Yine bir hükümlünün aynı yıl içinde bir veya daha fazla çıkış kaydı dikkate alındığında, aynı tarihler arasında 215 bin 170 hükümlü çıkış kaydı yapıldı. Giren hükümlülerin yüzde 96,2’sini, çıkan hükümlülerin ise yüzde 96,1’ini erkekler oluşturdu" dedi.
"Adli sicil ve memnu hakların iadesi ile ilgili düzenlemeye ihtiyaç var"

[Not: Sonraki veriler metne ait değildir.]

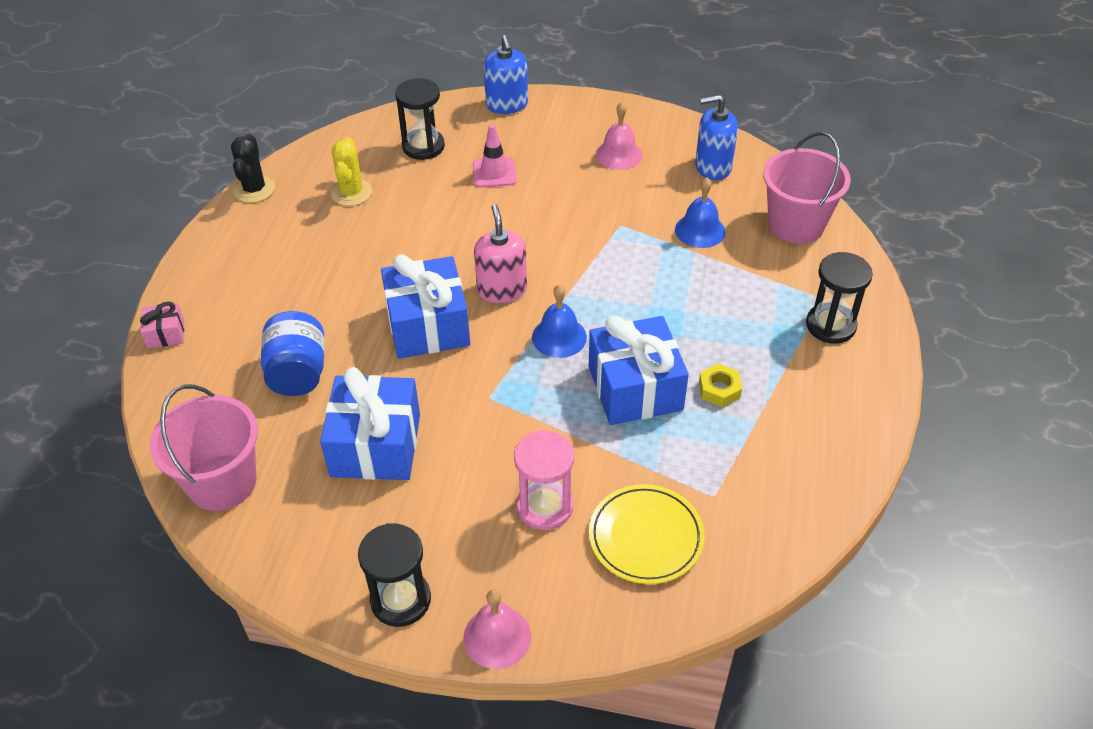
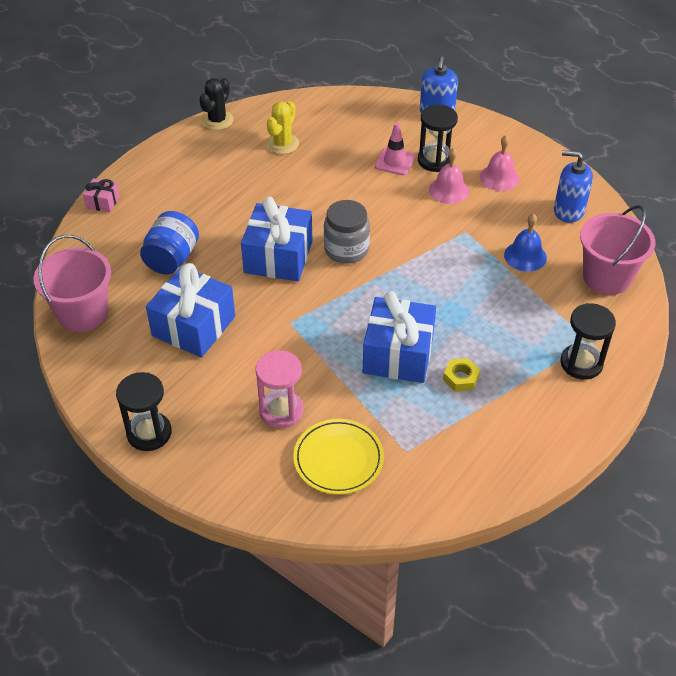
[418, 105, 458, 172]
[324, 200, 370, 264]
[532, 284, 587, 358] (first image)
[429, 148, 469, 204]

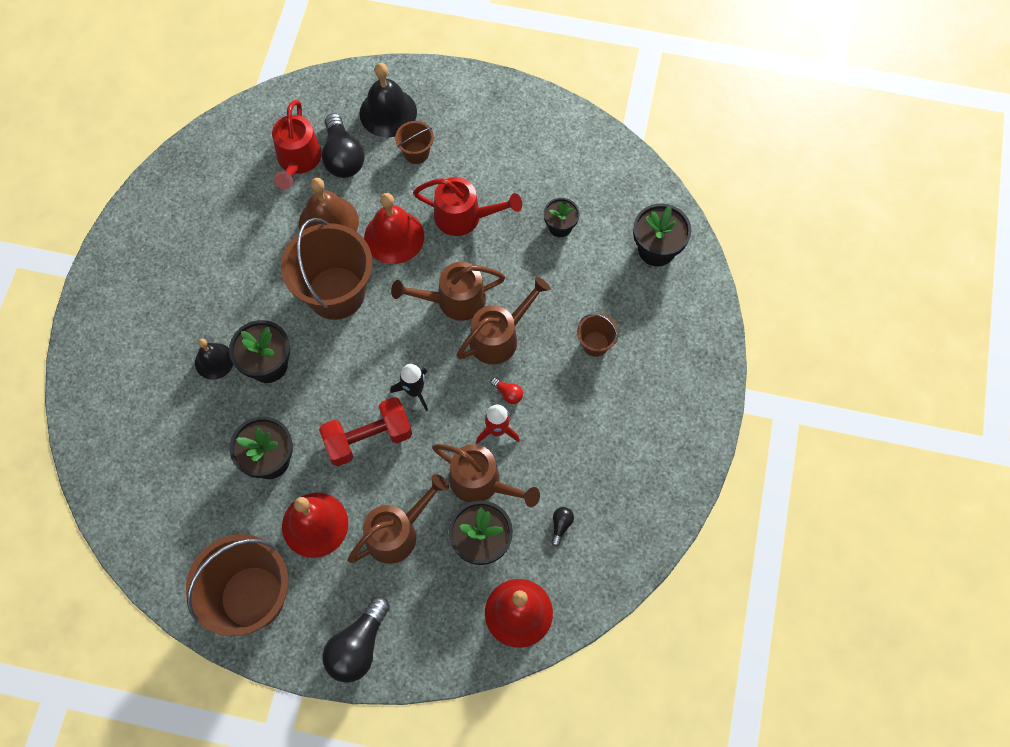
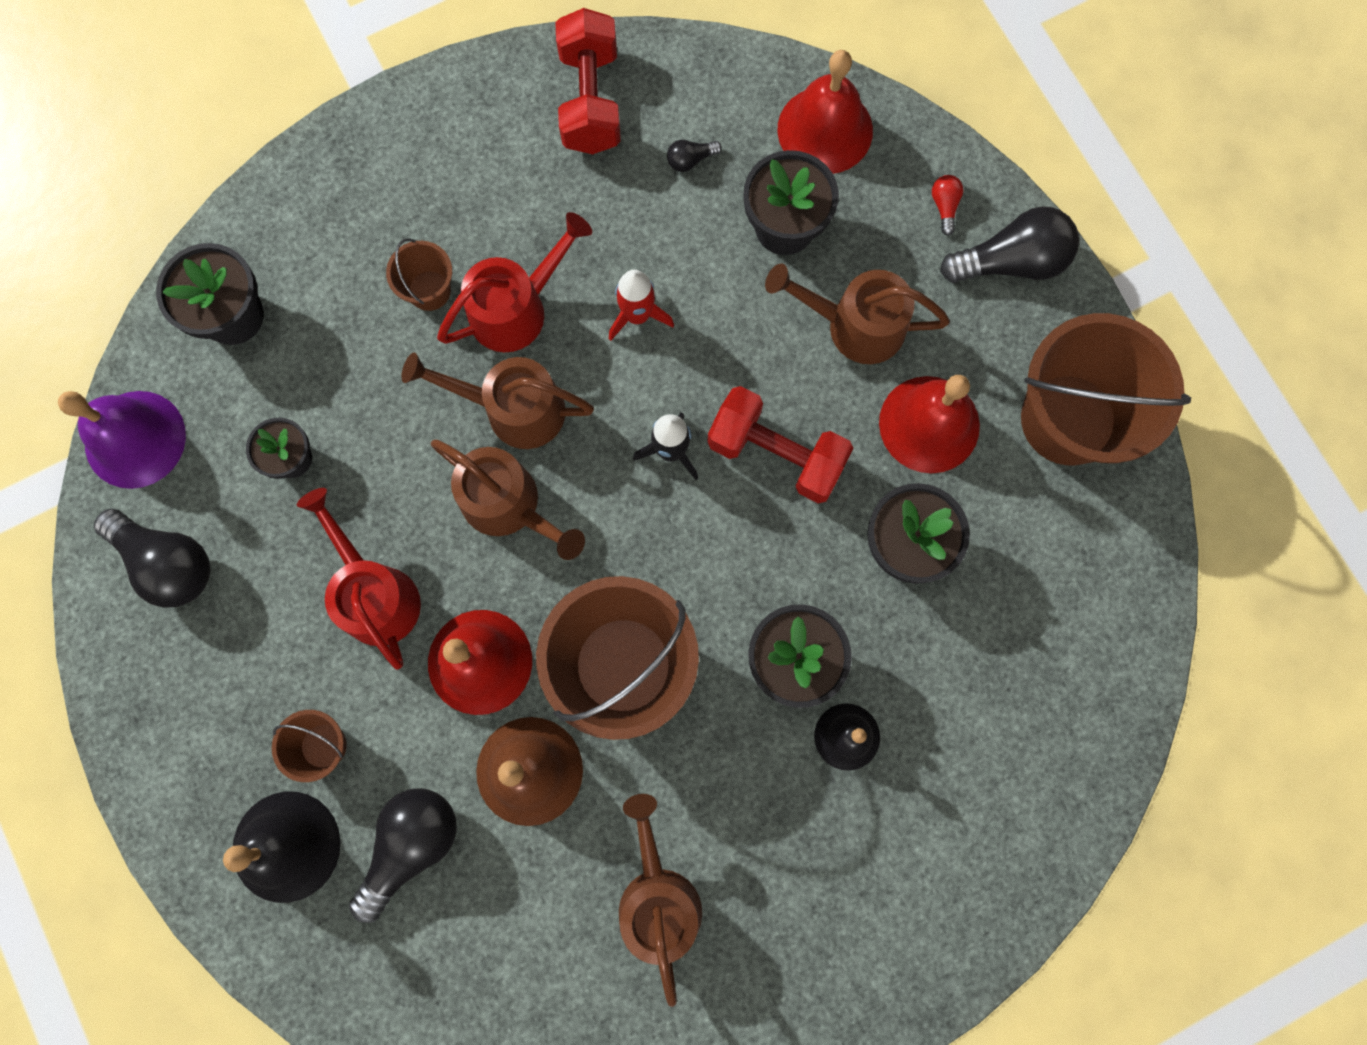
[437, 212, 592, 352]
[932, 175, 963, 236]
[619, 794, 702, 1007]
[555, 8, 621, 154]
[58, 391, 186, 489]
[94, 508, 210, 608]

Bu rakamın 2019’da daha da arttığına dikkat çeken Hüseyin Demir, "Cezaevlerinde 288 bin mahkûm bulunuyor. Kolluk kuvvetleri 1 milyon 100 bin kişiyi aramakta öte yandan Şartlı tahliye 1 milyondan fazla olduğunu, hükmün açıklanmasını geriye bırakma rakamlarının 1 milyon 200 bin ve daha vahimi ise 7 milyon 500 bin ceza dava dosyası bulunuyor. Her dosyanın 2 sanık içerdiği varsayılsa 15 milyon, 2 tanık 15 milyon, 2 müşteki 15 milyon Toplam 45 milyon kişiyi kapsayan bir durum söz konusu" ifadelerini kullandı.

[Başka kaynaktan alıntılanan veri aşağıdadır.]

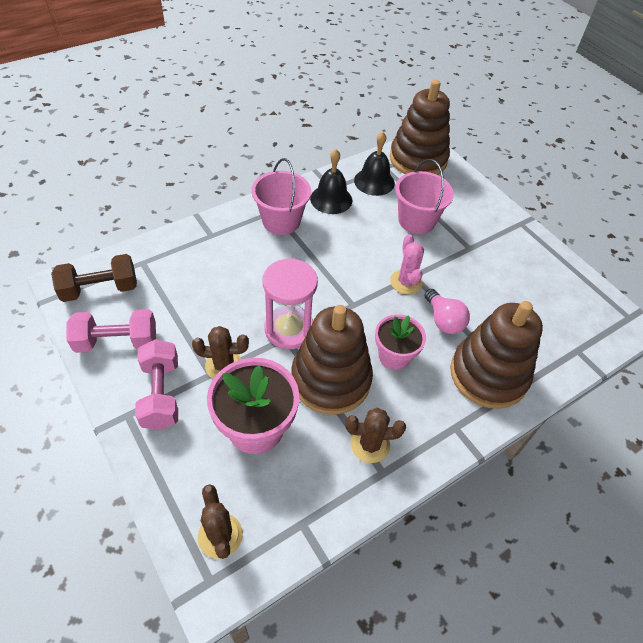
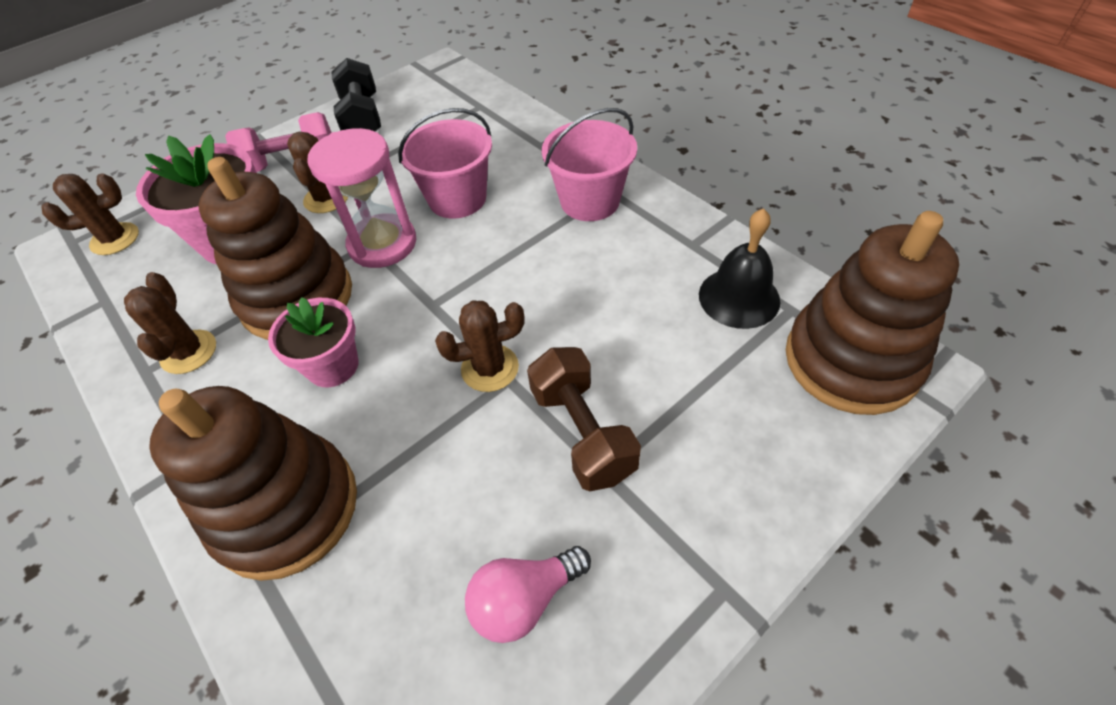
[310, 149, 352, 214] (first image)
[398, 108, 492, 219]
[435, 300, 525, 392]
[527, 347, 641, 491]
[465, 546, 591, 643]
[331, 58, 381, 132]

Bir diğer sorunun ise icra dosyası sayısındaki yükseliş olduğunun altını çizen Hüseyin Demir, "İcra dosya sayısı yaklaşık 28 milyon. İcralık olan ve icraya veren birer kişi olsa 56 milyon demek. Şirketlerin tüzel kişilikleriyle icraya muhatap olmasıyla icralık kişi sayısı çoğul olarak 90 milyon civarı oluyor. Türkiye’nin nüfusunun 82 milyon olduğu göz önünde bulundurulduğunda durumun vahameti ortada. Bu noktada adli sicil ve arşiv kaydı ile ilgili yasal düzenlemelerin yapılması ya da bir seferliğine mahsus memnu haklarının iadesi uygulamalarının hayata geçirilmesi önemli bir adım olacaktır." şeklinde konuştu.
"Af veya ceza indirimi gereklidir"
Araştırmacı-Yazar Hüseyin Demir, "Türkiye İstatistik Kurumu’nun 2018 Ceza İnfaz Kurumu istatistikleri verileri ile 2019 güncel verileri incelendiğinde, af veya ceza indiriminin gerekliliği bu noktada bir kez daha ön plana çıkıyor. Gerekli yasal düzenlemelerin yapılması, ceza infaz kurumlarındaki ve adliyelerdeki yoğunluğun azaltılmasında önemli olacağı gibi daha işler ve adaletin tam anlamı ile tahsis edildiği bir sisteme de imkan sağlacaktır." şeklinde konuştu.